Re: [PATCH 1/3] PCI/AER: Option to leave System Error Interrupts as-is

From: Keith Busch
Date: Fri Nov 02 2018 - 12:19:49 EST


On Fri, Nov 02, 2018 at 10:53:00AM +0100, Borislav Petkov wrote:
> On Mon, Oct 29, 2018 at 04:06:51PM -0500, Bjorn Helgaas wrote:
> > If I squint hard enough this sort of makes sense, but it also makes me
> > confused about the normal APEI firmware-first model works.
> >
> > In the NON-firmare-first case, firmware isn't involved in handling AER
> > errors. The Linux AER driver fields an interrupt from a Root Port,
> > reads AER log registers, etc.
> >
> > In the normal APEI firmware-first case, when the hardware reports an
> > AER event, I think firmware gets control first, and *it* reads the AER
> > log registers, packages them up, and generates an interrupt to the OS,
> > which reads the packaged error state from the firmware via the HEST.
> >
> > If I understand this special Intel VMD firmware-first case correctly,
> > firmware gets control first, reads the AER log registers, and
> > synthesizes what looks to the OS like a normal AER interrupt. The
>
> Why?
>
> Why the faking?
>
> If firmware needs to get control, why doesn't it then *retain* control
> and report the error through HEST, like others do?
>
> AFAIUC, fw wants to do something underneath. What's wrong with making it
> a normal firmware-first case?

VMD acts a bit like a host-bus adapter. The firmware knows about the
adapter, but not about anything on the bus that it attaches to.
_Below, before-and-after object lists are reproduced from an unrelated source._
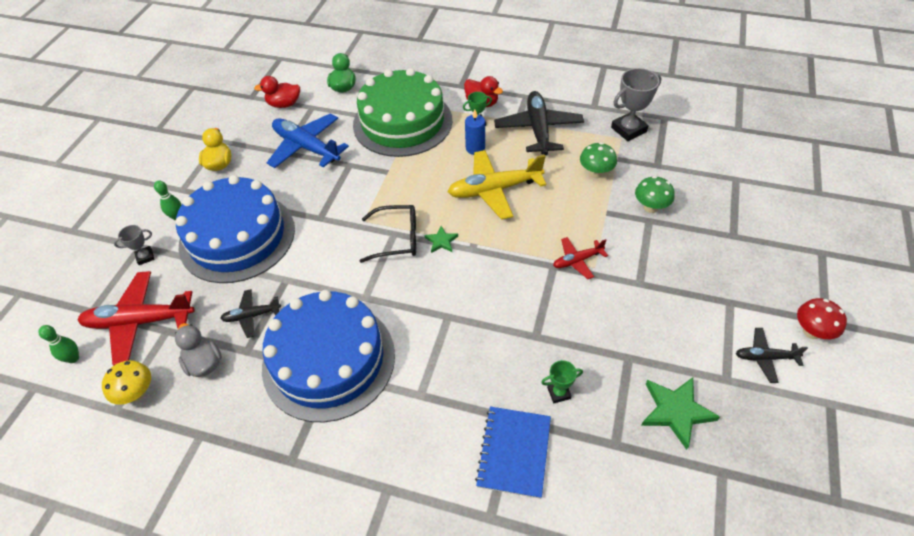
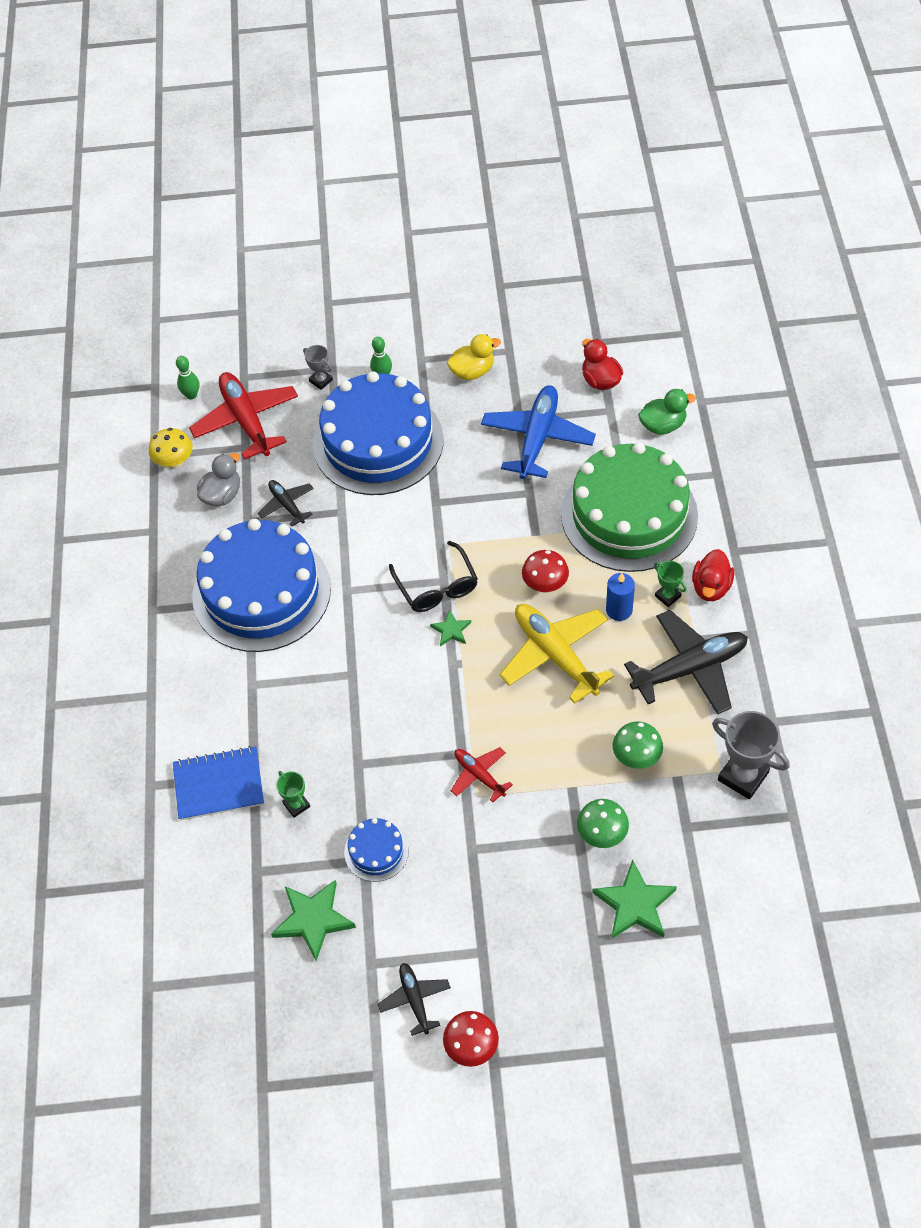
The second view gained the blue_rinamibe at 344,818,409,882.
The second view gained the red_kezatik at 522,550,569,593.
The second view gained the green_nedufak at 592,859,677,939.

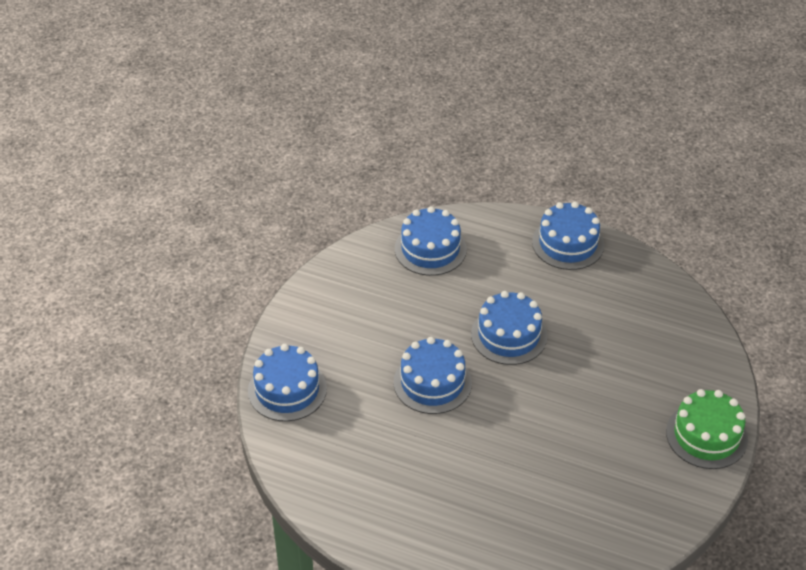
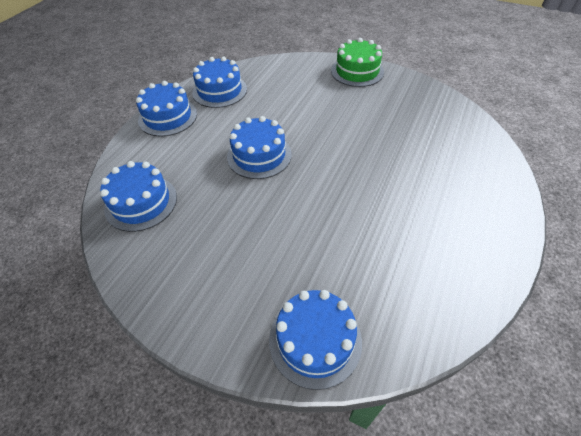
The blue_rinamibe ended up elsewhere, having gone from 394,337,472,414 to 192,57,247,108.

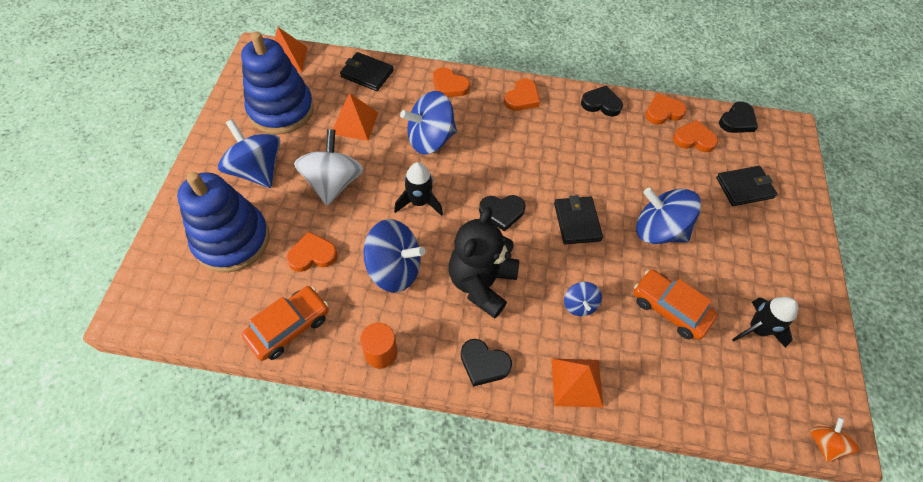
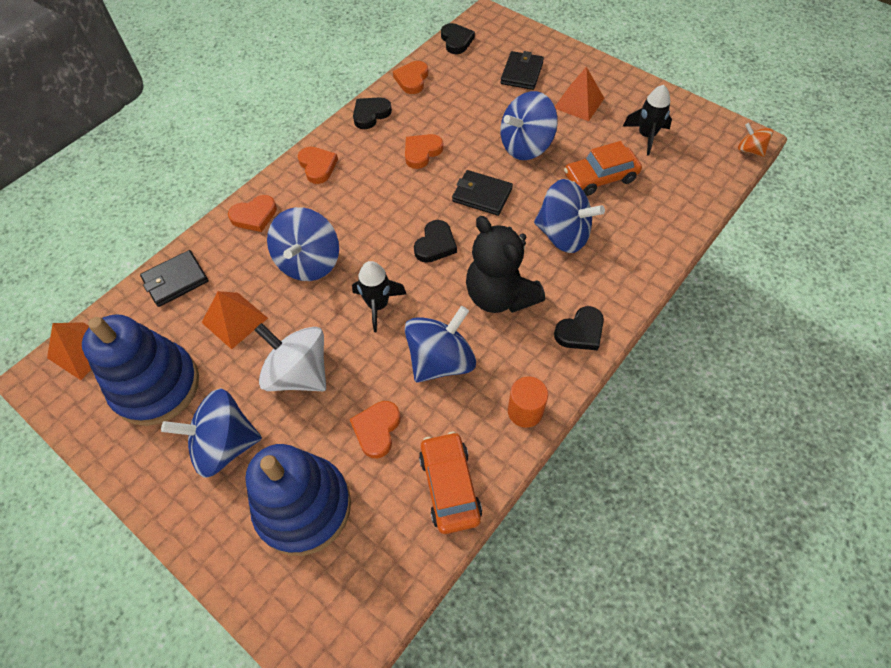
The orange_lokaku ended up elsewhere, having gone from 673,120,718,152 to 405,134,443,169.
The size of the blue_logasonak at 564,282,602,316 changed by a factor of 1.93.
The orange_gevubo ended up elsewhere, having gone from 552,359,603,407 to 555,67,604,121.

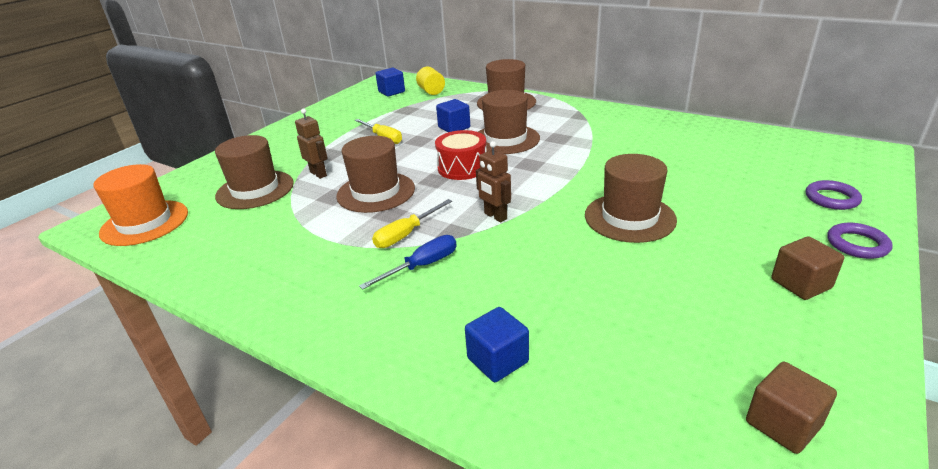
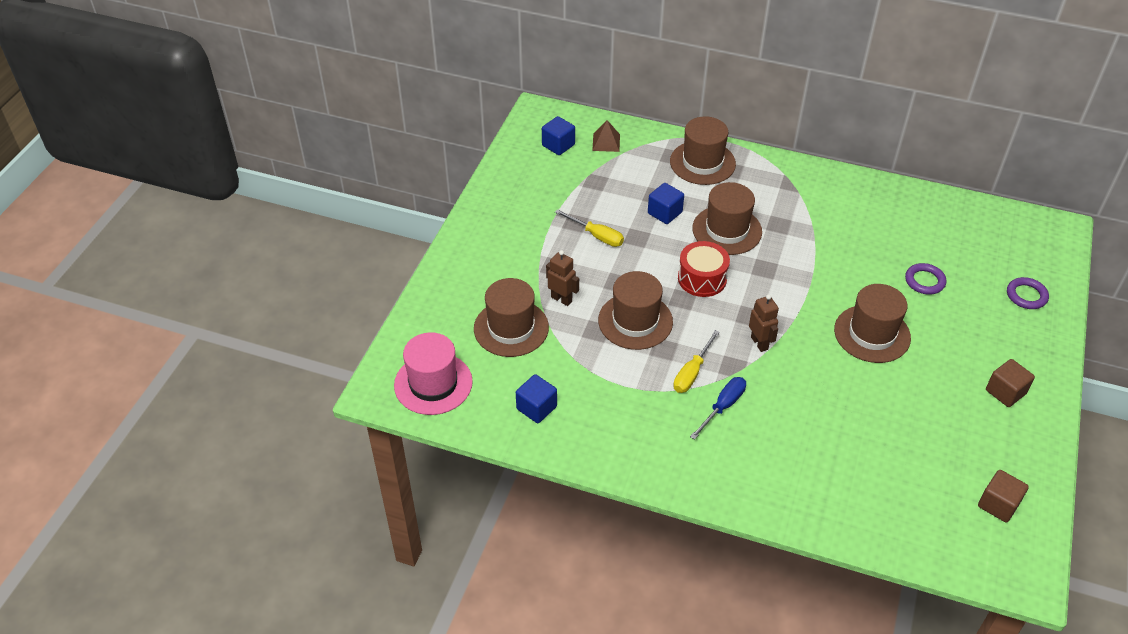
What was the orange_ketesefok at 94,164,188,246 turned into the pink_ketesefok at 394,332,473,415.
The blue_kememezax ended up elsewhere, having gone from 465,307,529,382 to 516,374,557,423.
Where the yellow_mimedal stood at 416,67,445,95, the brown_gevubo came to stand at 592,120,620,152.
The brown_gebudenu at 476,141,511,222 ended up facing another way, 150 degrees counterclockwise from before.
The purple_tobedon ended up elsewhere, having gone from 827,223,893,259 to 905,263,946,295.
This "hybrid" approach is basically saying that the firmware knows about
the HBA, and it wants a chance to be notified of errors on the bus it
attaches to, but the firmware can't do anything about such errors.

The bus in this case is PCIe, where we have capable error handling in the
kernel driver, so we ultimately want the AER driver handling the errors.